# pics of the month??



## leveldrummer (May 27, 2005)

i noticed the new section, one has a thread and its marked private? how do you get in on this? you gotta be a mod or something?


----------



## fishfreaks (Jan 19, 2005)

Right now i believe it's still under construction :-D Shaggy should have it set up in no time


----------



## TheOldSalt (Jan 28, 2005)

Still under construction, yes.

We are getting yet another new feature here at FishForums soon, and maybe another one soon after that.

Pictures of the month! Tank-of-the-month, fish-of-the-month, that sort of thing.
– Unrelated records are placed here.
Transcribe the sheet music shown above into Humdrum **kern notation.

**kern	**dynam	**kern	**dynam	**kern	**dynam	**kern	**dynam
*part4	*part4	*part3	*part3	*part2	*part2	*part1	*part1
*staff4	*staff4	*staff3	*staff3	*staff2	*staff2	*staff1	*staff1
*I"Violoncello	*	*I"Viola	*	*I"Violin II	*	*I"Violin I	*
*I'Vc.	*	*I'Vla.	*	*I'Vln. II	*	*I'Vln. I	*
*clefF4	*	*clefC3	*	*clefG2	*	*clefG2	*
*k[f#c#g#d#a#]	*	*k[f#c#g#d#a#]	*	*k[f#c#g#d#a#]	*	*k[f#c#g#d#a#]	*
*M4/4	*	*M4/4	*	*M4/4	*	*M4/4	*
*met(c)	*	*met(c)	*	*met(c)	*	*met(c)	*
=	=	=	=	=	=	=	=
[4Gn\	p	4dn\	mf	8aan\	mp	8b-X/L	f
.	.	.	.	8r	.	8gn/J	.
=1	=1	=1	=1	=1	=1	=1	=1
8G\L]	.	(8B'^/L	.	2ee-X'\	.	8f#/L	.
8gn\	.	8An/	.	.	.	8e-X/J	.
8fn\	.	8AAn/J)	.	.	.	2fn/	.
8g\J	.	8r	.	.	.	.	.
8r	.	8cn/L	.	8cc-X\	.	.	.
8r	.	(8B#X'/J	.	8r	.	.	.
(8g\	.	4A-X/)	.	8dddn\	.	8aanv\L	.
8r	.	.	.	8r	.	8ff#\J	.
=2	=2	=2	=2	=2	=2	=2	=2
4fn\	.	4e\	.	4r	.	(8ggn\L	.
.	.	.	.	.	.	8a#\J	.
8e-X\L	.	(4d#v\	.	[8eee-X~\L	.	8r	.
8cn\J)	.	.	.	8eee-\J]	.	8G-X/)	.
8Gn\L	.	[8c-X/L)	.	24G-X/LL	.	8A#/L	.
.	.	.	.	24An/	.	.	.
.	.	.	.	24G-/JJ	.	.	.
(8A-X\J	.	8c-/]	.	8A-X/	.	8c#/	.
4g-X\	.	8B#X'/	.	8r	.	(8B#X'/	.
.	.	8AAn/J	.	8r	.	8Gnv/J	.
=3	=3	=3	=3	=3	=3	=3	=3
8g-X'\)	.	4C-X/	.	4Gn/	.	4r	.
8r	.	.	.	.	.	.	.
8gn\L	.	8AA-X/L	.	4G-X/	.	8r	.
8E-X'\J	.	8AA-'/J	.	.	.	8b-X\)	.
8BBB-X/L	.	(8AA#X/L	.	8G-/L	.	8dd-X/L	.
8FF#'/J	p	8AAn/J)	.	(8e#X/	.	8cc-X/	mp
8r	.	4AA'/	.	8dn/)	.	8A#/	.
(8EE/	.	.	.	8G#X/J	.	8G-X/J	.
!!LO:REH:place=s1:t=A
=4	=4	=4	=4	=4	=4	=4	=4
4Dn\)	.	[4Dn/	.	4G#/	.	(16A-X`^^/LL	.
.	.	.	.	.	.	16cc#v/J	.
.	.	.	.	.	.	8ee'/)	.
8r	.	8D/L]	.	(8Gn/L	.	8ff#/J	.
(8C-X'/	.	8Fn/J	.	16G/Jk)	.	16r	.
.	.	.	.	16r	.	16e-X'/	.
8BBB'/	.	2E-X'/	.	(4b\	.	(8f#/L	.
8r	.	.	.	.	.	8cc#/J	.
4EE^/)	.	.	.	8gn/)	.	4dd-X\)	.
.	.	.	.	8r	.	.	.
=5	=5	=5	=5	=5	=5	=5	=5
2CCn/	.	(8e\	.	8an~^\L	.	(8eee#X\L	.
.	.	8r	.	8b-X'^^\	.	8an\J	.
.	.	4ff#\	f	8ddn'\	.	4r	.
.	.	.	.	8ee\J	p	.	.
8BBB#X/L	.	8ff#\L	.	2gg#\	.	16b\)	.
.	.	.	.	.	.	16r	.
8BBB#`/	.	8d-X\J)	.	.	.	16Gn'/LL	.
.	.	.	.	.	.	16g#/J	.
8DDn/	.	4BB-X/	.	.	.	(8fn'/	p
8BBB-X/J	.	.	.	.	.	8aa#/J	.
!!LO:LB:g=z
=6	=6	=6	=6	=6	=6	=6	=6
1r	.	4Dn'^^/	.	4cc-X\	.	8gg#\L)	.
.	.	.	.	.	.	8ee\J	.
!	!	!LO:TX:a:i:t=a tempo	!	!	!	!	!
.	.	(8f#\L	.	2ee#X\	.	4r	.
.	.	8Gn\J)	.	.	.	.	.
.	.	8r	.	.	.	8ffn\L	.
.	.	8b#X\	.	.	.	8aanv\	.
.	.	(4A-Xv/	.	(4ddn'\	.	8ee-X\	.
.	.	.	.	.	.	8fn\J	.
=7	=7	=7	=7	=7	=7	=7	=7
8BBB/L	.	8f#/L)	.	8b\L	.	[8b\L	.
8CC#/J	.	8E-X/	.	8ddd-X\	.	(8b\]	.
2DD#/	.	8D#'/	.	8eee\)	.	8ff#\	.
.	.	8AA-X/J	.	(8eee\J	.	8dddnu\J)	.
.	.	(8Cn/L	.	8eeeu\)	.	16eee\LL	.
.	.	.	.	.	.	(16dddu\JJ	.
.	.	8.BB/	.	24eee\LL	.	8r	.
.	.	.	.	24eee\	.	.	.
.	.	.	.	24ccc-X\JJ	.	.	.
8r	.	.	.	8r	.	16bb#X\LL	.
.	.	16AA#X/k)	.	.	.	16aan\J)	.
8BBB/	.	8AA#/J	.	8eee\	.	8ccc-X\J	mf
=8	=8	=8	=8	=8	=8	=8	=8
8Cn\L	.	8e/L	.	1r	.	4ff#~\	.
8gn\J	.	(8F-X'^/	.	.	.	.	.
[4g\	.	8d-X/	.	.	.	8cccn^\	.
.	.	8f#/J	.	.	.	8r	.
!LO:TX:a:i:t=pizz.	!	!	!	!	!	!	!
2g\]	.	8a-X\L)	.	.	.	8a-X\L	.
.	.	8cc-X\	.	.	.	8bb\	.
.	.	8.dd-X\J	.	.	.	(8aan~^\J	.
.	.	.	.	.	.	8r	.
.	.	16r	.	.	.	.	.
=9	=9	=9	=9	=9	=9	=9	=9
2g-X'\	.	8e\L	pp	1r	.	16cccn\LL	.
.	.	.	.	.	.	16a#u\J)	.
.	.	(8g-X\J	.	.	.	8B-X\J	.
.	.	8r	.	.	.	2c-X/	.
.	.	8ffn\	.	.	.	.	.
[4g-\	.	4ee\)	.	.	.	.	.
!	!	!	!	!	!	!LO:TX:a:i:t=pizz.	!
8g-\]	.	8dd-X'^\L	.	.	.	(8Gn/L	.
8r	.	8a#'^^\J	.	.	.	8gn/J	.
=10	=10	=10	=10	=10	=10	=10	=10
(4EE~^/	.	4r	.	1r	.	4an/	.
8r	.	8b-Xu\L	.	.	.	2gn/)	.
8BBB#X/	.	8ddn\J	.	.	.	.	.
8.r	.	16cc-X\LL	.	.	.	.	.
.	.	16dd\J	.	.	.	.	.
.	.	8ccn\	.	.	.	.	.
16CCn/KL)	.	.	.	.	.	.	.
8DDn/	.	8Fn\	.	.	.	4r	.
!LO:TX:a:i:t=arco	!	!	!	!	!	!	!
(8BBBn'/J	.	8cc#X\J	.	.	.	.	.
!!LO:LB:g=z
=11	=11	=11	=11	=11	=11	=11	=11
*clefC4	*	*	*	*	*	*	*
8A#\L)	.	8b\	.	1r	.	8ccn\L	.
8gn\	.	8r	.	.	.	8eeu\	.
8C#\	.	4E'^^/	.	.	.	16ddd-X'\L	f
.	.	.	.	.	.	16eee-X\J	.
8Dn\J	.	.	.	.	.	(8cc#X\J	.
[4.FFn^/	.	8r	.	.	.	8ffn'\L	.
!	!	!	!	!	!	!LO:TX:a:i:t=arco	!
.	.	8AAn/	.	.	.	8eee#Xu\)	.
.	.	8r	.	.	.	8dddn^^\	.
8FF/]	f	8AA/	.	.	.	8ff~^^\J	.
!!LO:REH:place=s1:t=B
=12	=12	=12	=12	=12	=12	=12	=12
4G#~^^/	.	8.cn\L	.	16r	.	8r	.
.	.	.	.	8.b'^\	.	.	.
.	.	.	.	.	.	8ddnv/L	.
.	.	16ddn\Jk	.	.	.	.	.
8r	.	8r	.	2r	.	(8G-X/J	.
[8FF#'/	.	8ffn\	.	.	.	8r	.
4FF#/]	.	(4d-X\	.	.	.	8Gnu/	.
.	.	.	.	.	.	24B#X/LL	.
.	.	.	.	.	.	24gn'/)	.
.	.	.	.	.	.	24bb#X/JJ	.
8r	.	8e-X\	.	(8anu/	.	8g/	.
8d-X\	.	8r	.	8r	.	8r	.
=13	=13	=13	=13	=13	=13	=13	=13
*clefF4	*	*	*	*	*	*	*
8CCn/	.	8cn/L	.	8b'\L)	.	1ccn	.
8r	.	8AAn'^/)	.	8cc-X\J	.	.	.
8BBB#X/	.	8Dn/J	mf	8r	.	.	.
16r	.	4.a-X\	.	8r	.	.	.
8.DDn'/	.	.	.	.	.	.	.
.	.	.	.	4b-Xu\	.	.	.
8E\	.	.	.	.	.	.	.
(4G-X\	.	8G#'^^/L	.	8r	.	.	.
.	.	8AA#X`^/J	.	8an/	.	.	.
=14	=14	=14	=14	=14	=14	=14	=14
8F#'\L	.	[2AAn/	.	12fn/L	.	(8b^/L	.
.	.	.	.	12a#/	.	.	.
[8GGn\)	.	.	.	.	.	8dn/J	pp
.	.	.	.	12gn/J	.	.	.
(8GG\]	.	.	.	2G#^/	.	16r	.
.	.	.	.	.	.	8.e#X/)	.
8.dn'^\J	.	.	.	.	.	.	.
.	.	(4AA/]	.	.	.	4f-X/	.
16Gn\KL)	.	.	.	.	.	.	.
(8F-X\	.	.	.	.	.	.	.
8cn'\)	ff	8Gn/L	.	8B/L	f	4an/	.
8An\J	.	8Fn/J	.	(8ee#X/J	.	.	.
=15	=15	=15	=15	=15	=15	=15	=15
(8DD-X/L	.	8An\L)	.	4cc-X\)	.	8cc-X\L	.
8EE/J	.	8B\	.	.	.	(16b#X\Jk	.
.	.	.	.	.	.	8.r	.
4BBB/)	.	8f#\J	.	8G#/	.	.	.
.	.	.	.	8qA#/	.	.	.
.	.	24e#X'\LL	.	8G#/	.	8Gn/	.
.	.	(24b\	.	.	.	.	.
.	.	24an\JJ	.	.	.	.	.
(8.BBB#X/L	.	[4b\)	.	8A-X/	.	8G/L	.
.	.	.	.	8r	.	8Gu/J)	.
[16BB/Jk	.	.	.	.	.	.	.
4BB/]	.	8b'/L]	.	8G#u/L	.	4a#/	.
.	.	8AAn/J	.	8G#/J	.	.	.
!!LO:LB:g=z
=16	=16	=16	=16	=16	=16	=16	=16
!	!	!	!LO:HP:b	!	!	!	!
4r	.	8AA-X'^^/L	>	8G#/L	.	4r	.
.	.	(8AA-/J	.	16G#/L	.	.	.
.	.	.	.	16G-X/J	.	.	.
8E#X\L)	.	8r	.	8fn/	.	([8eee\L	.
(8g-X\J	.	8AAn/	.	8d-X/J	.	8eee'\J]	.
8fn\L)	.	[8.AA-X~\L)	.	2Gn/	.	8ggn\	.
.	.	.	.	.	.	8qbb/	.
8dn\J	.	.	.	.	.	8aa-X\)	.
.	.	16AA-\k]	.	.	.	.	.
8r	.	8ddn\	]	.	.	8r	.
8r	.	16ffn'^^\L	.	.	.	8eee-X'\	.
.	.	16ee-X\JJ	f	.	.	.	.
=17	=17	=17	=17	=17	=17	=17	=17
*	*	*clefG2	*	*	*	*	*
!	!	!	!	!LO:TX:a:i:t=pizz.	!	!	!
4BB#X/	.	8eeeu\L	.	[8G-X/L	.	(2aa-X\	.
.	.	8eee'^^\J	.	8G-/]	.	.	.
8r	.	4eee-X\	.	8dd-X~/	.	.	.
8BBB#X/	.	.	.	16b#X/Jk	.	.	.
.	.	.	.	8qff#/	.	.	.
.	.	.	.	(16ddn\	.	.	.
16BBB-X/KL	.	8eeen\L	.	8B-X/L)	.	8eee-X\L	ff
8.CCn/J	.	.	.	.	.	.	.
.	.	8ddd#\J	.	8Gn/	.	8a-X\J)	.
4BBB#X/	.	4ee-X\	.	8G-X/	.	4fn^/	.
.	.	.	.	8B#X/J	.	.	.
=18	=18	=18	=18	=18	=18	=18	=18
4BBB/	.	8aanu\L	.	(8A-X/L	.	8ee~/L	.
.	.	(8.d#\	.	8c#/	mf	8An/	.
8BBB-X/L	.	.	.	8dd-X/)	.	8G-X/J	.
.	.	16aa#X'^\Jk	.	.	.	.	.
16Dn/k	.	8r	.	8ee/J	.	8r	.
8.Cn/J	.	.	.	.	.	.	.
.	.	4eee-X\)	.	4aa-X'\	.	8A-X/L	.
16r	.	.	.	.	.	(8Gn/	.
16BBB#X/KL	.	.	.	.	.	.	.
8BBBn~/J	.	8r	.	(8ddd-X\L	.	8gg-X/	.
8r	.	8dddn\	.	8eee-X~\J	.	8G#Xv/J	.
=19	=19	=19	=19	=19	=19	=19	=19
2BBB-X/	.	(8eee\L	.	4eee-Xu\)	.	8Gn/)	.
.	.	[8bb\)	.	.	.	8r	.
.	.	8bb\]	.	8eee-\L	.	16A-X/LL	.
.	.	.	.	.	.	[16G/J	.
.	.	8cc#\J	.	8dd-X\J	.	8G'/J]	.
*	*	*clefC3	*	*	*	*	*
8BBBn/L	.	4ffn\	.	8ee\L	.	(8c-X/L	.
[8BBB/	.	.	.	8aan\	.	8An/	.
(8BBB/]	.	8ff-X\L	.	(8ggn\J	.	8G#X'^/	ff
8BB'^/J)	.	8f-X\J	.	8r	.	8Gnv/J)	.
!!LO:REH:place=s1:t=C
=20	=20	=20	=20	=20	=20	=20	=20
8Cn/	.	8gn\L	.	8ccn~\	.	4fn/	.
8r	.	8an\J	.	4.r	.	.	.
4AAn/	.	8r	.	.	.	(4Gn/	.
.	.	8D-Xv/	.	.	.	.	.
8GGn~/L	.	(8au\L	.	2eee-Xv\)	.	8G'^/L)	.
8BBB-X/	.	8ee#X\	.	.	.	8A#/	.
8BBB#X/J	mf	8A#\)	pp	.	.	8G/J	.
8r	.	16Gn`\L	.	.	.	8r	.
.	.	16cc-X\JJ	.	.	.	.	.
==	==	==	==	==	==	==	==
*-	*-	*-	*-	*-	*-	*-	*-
We're still working on the details of it. This is going to be a bit tricky, software-wise, on account of the way this is planned to work. Only the judges will be able to see the submitted pics, and the winner(s) will be unveiled each month to public view.

Wait 'til you see what else is in store...nothing else like it on the internet. IF we can make it happen, that is. Top-secret for now though; can't let anyone else beat us to it.


----------



## craftyflalady (Jan 25, 2006)

I agree Baby! Keep up the good work! This place just keeps getting better and better! 

Just wondering...who are the judges of the pics? MODS? Do they take gifts? lol ;-) just kidding....


----------



## leveldrummer (May 27, 2005)

i dont think someone beating you to it is an issue, no matter who gets it first, this will still be my home. easily my favorite place to go.


----------



## Fishystarter (Feb 26, 2006)

Yes 
it should be ready soon


----------



## Osiris (Jan 18, 2005)

I will make "special" brownies just for the judges


----------



## Lydia (Feb 6, 2005)

Fishystarter said:


> Yes
> it should be ready soon



What do you mean?


----------



## goodie (Sep 2, 2005)

MalawianPro said:


> I will make "special" brownies just for the judges



Hey! Thats not fair! No bribes! ( How do I become a judge?:lol: )


----------



## Georgia Peach (Sep 23, 2005)

leveldrummer said:


> i dont think someone beating you to it is an issue, no matter who gets it first, this will still be my home. easily my favorite place to go.


totally agree with you on this one! When I got back into the fish hobby a while back, I joined several boards - NONE are like this one - this is the only one I frequent now.. accept for a couple of yahoo groups..


----------



## Osiris (Jan 18, 2005)

I tried posting like lots said but couldnt, not ready, am i allowed to post pics?


----------



## flamingo (Nov 5, 2005)

ooohh....got get out my "secret agent" spy kit....




sounds cool!


----------



## TheOldSalt (Jan 28, 2005)

It should be working now, as mentioned in the newest announcement. If it isn't, then let us know.


----------